Cyber criminals have grabbed headlines for many highly publicized data breaches in recent years. However, the greatest source of blame for many of these incidents should be placed on the shoulders of organizations that don’t properly manage sensitive data. The obvious reason: Criminals harvesting personally identifiable information expend far less effort in companies where insufficient security controls expose mass amounts of data.
What’s most effective in data protection is a holistic approach. Where organizations go wrong is in confusing sensitive data management with data loss prevention (DLP) software. Let’s start by more clearly defining the terms.
DLP keeps critical data from escaping the confines of the network, usually by an employee unknowingly emailing it. Sensitive data management is a strategy that incorporates people, process, and technology using technology that focuses on data discovery, classification, security governance, and protection.
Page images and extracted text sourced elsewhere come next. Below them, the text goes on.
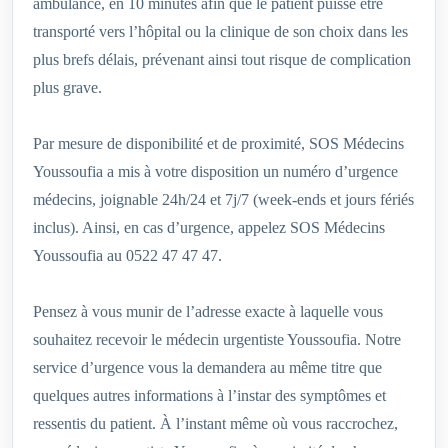
ambulance, en 10 minutes afin que le patient puisse être
transporté vers l’hôpital ou la clinique de son choix dans les
plus brefs délais, prévenant ainsi tout risque de complication
plus grave.
Par mesure de disponibilité et de proximité, SOS Médecins
Youssoufia a mis à votre disposition un numéro d’urgence
médecins, joignable 24h/24 et 7j/7 (week-ends et jours fériés
inclus). Ainsi, en cas d’urgence, appelez SOS Médecins
Youssoufia au 0522 47 47 47.
Pensez à vous munir de l’adresse exacte à laquelle vous
souhaitez recevoir le médecin urgentiste Youssoufia. Notre
service d’urgence vous la demandera au même titre que
quelques autres informations à l’instar des symptômes et
ressentis du patient. À l’instant même où vous raccrochez,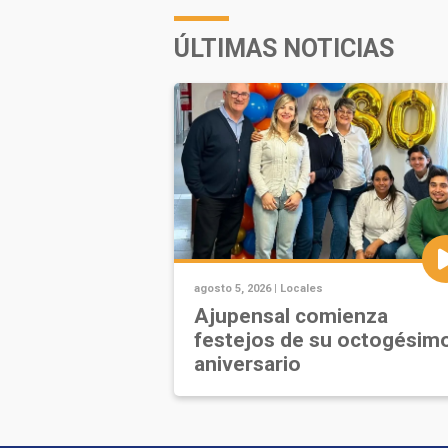
ÚLTIMAS NOTICIAS
agosto 5, 2026 |
Locales
Ajupensal comienza
festejos de su octogésim
aniversario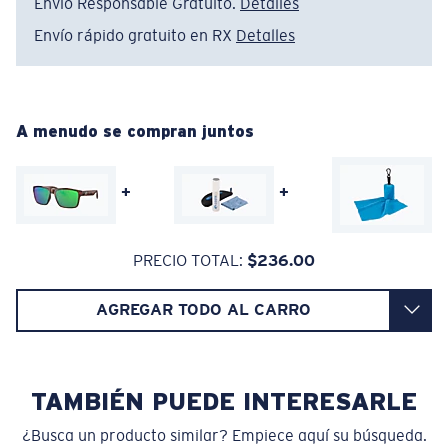
Envío Responsable Gratuito.
Detalles
Absorbe la dañina luz azul de alta energía (HEV)
Envío rápido gratuito en RX
Detalles
Mejora los rojos, verdes y azules
Filtra el amarillo intenso
Regular
Ajuste Regular
A menudo se compran juntos
Un frontal de lente amplio diseñado para ajustarse a
Lentes 580® Polarizadas
rostros de tamaño regular.
+
+
580® VIDRIO LIGHTWAVE
PRECIO TOTAL:
$236.00
AGREGAR TODO AL CARRO
Curva base 6 - Cobertura media
Monturas con cobertura y diseño envolvente medios
que valoran el estilo pero siguen ofreciendo el mejor
TAMBIÉN PUEDE INTERESARLE
rendimiento.
¿Busca un producto similar? Empiece aquí su búsqueda.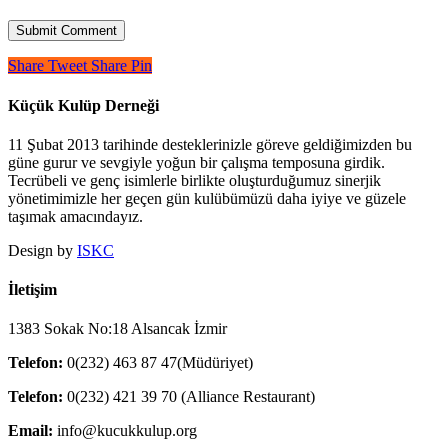
Share
Tweet
Share
Pin
Küçük Kulüp Derneği
11 Şubat 2013 tarihinde desteklerinizle göreve geldiğimizden bu
güne gurur ve sevgiyle yoğun bir çalışma temposuna girdik.
Tecrübeli ve genç isimlerle birlikte oluşturduğumuz sinerjik
yönetimimizle her geçen gün kulübümüzü daha iyiye ve güzele
taşımak amacındayız.
Design by
ISKC
İletişim
1383 Sokak No:18 Alsancak İzmir
Telefon:
0(232) 463 87 47(Müdüriyet)
Telefon:
0(232) 421 39 70 (Alliance Restaurant)
Email:
info@kucukkulup.org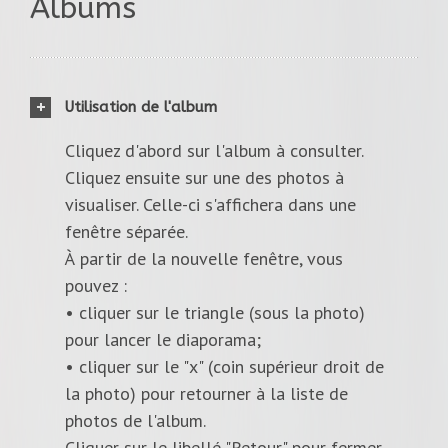
Albums
Utilisation de l'album
Cliquez d'abord sur l'album à consulter.
Cliquez ensuite sur une des photos à
visualiser. Celle-ci s'affichera dans une
fenêtre séparée.
À partir de la nouvelle fenêtre, vous
pouvez :
• cliquer sur le triangle (sous la photo)
pour lancer le diaporama;
• cliquer sur le "x" (coin supérieur droit de
la photo) pour retourner à la liste de
photos de l'album.
Cliquer sur le libellé "Retour" pour fermer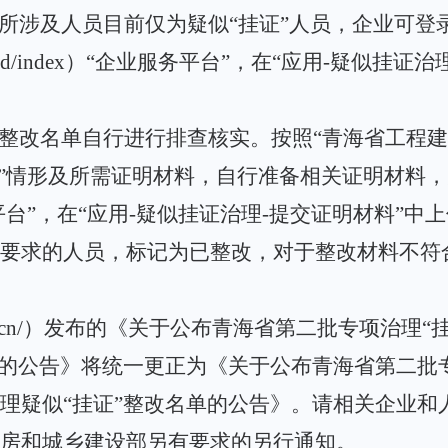
中所涉及人员目前仅为
疑似
“
挂证
”人员，企业可登
te/cloud/index）“企业服务平台”，
在
“应用-疑似挂证治
”整改名单自行进行排查核实。按照“青海省工程建
证”情形及所需证明材料，自行准备相关证明材
料，
平台”，在“应用-疑似挂证治理-提交证明材料”
要求的人员，标记为已整改，对于整改材料不符
inghai.gov.cn/）发布的《关于公布青海省第二批
单的公告》将统一更正为《关于公布青海省第二批
理疑似“挂证”整改名单的公告》。请相关企业和
房和城乡建设部另有要求的另行通知。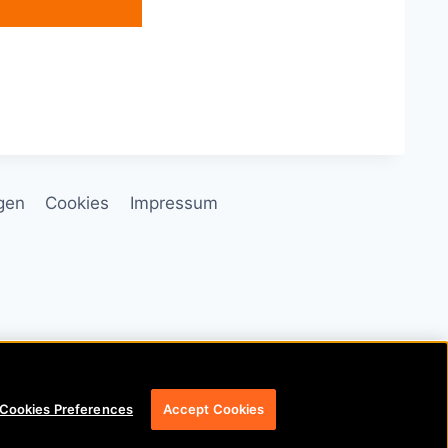
gen
Cookies
Impressum
n, Ireland
527370
Cookies Preferences
Accept Cookies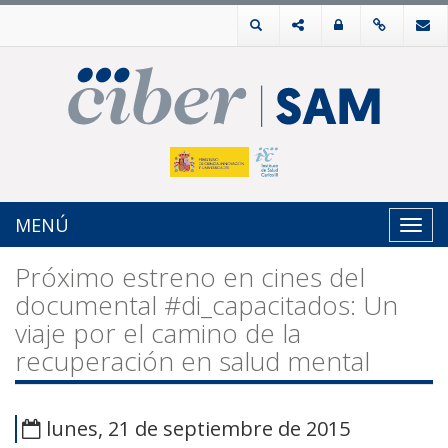
MENÚ
Toggl
navig
Próximo estreno en cines del
documental #di_capacitados: Un
viaje por el camino de la
recuperación en salud mental
lunes, 21 de septiembre de 2015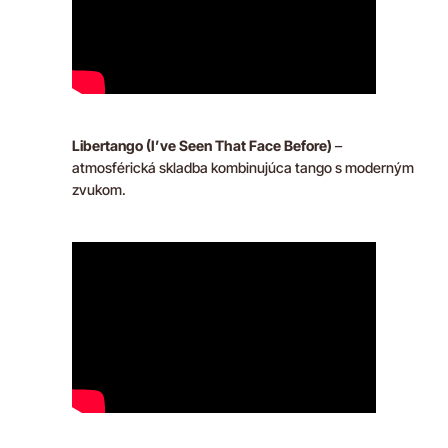
Libertango (I’ve Seen That Face Before)
–
atmosférická skladba kombinujúca tango s moderným
zvukom.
Sensitive data management can include the usage of DLP technology, but, taken as a whole, it is a comprehensive strategy to identify where your data is, what is at risk, who has access, when it is touched, and how to protect it.
Most organizations incorporate seven steps into their sensitive data management best-practices:
- Defining what the organization deems as sensitive information
- Knowing where sensitive data is and who has access
- Classifying data in terms of importance and potential harm to your organization, if stolen
- Identifying who the data owner is
- Governing the accountability of data owners
- Determining if data is necessary or obsolete and if it poses unnecessary risk
- Eliminating data as soon it is no longer necessary or protecting it if it must exist
The consequences of not deploying an effective sensitive data managing strategy can be quite severe and take many years to undo, if it all, as many breached organizations have learned the hard way. Some consequences include:
- Compliance fines, legal costs, and insurance premium hikes. From HIPAA to SOX to PCI-DSS 3.0, there are any number of regulations that require organizations to protect this data and levy monetary penalties for not doing so. As a result, legal spend and insurance premiums also increase.
- Lingering sales drop. A Javelin Research study (sponsored by Identity Finder) shows that in the finance, retail, and healthcare industries, up to a third of consumers will stop doing business with organizations that are breached.
- Increased IT cost and inefficiency. Excessive data is not only a recipe for a breach nightmare, but it takes up space on your network and makes the task of locating data more difficult. What’s more, it is an organization’s responsibility to protect all the information customers have entrusted it with.
Organizations in all industries need to do a better job of managing sensitive data. Many are holding on to more data than they need and are at great risk that it could be stolen or exposed. In an era when cyber criminals are sharpening their skills on a daily basis, businesses should take inventory of every piece of data they own, classify it, protect it, and govern its access. Getting breached is bad enough, but losing data that had no business being there in the first place is even worse.